[Data]

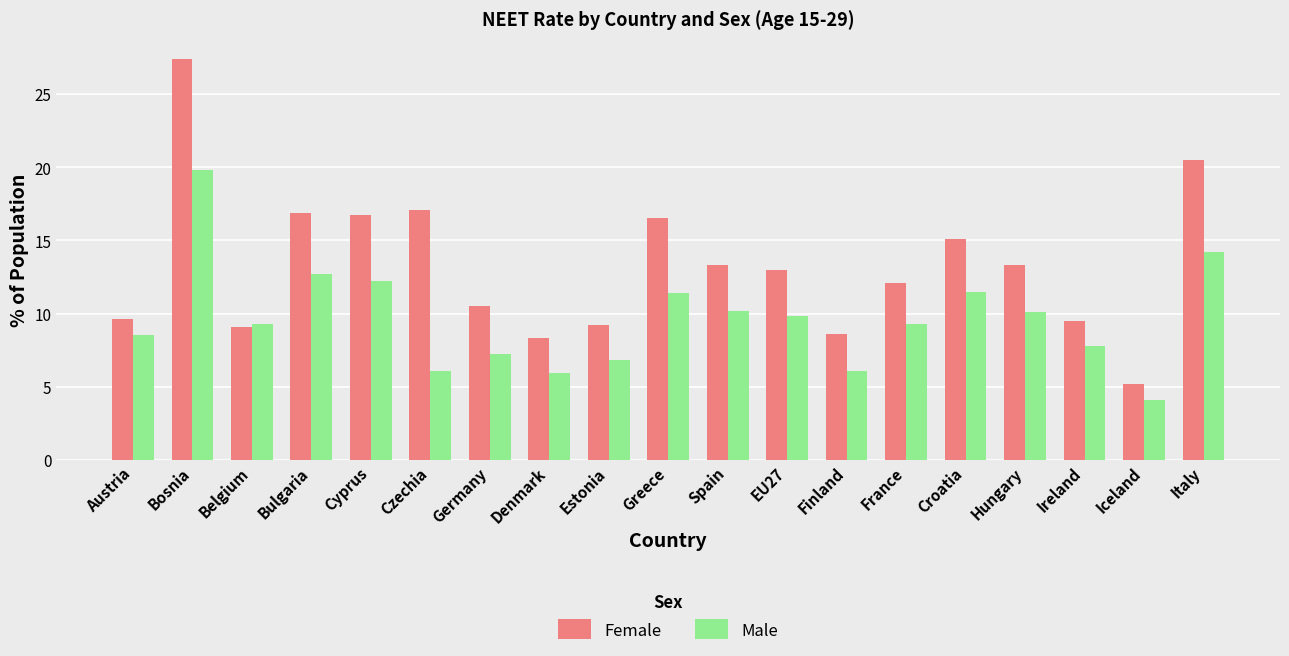

The value of Female at Estonia is 9.2. True or false?

True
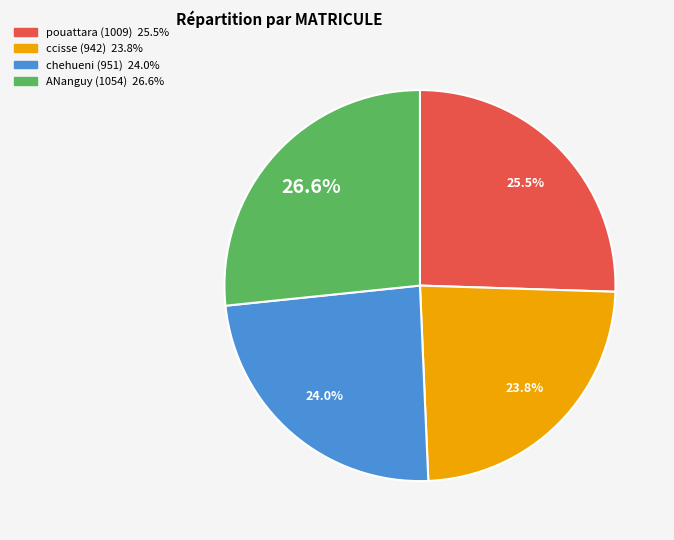

Is there any slice that represents more than half of the pie?

No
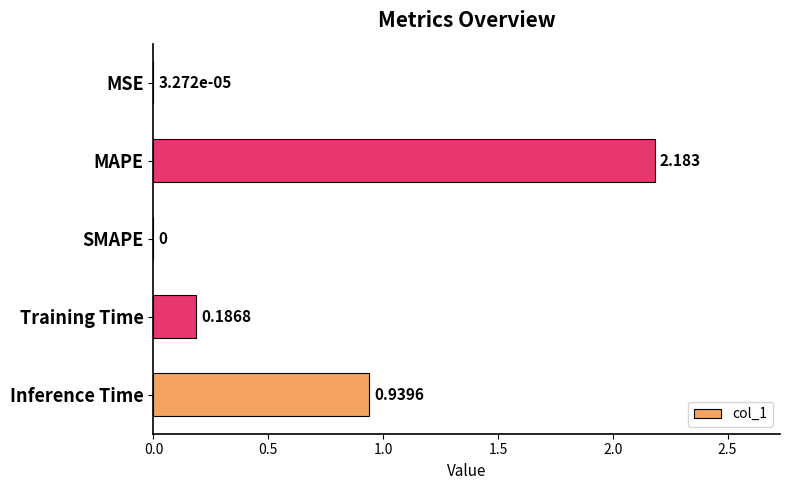

Which label corresponds to the largest value in the chart?

MAPE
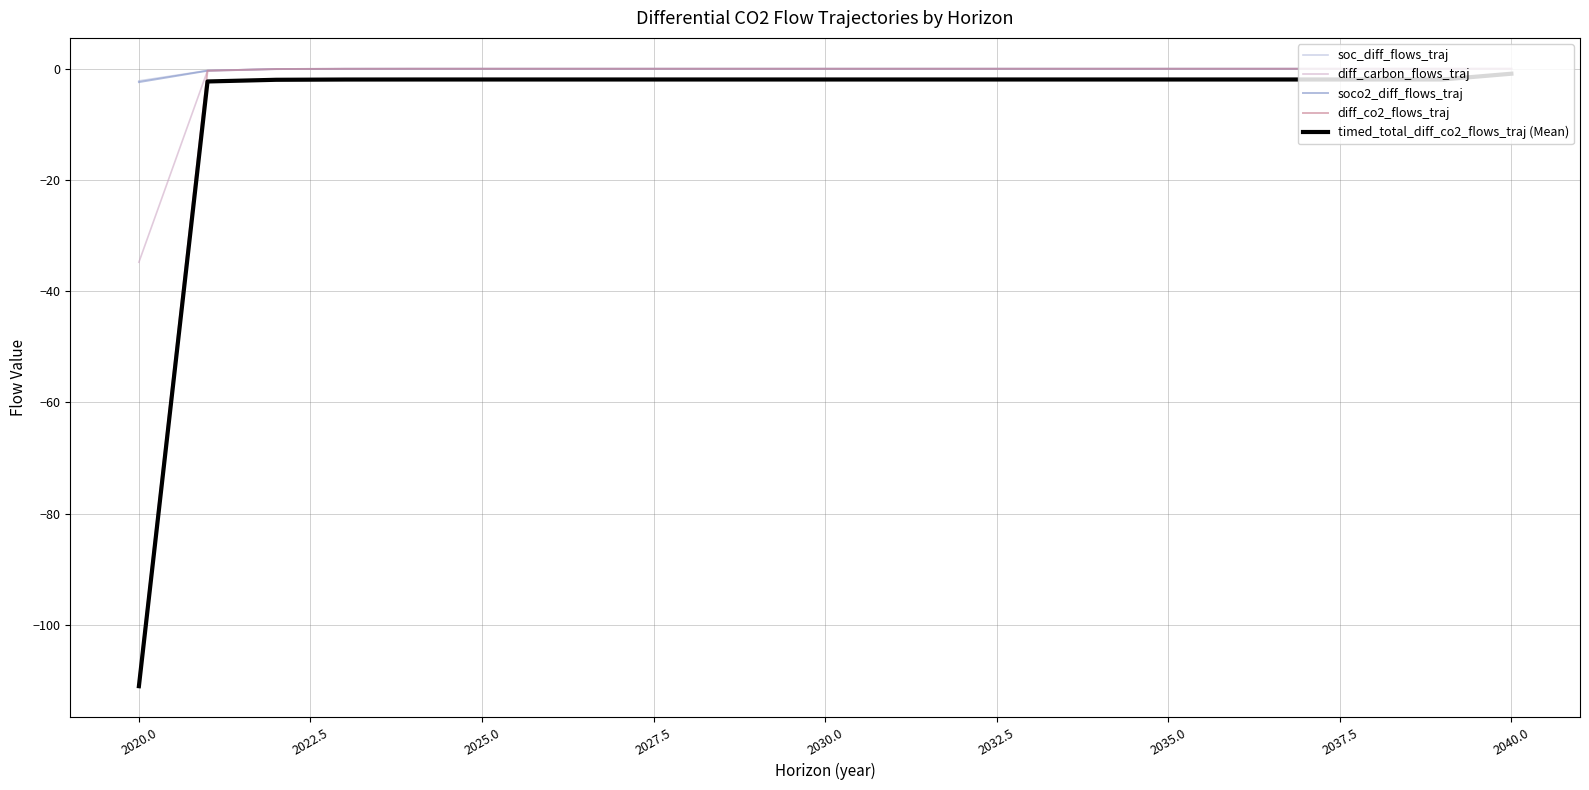

What is the minimum value for diff_carbon_flows_traj?

-34.8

[/Data]

Please write down the lines above word for word, leaving out the pictures.

The value of Female at Estonia is 9.2. True or false?

True

Is there any slice that represents more than half of the pie?

No

Which label corresponds to the largest value in the chart?

MAPE

What is the minimum value for diff_carbon_flows_traj?

-34.8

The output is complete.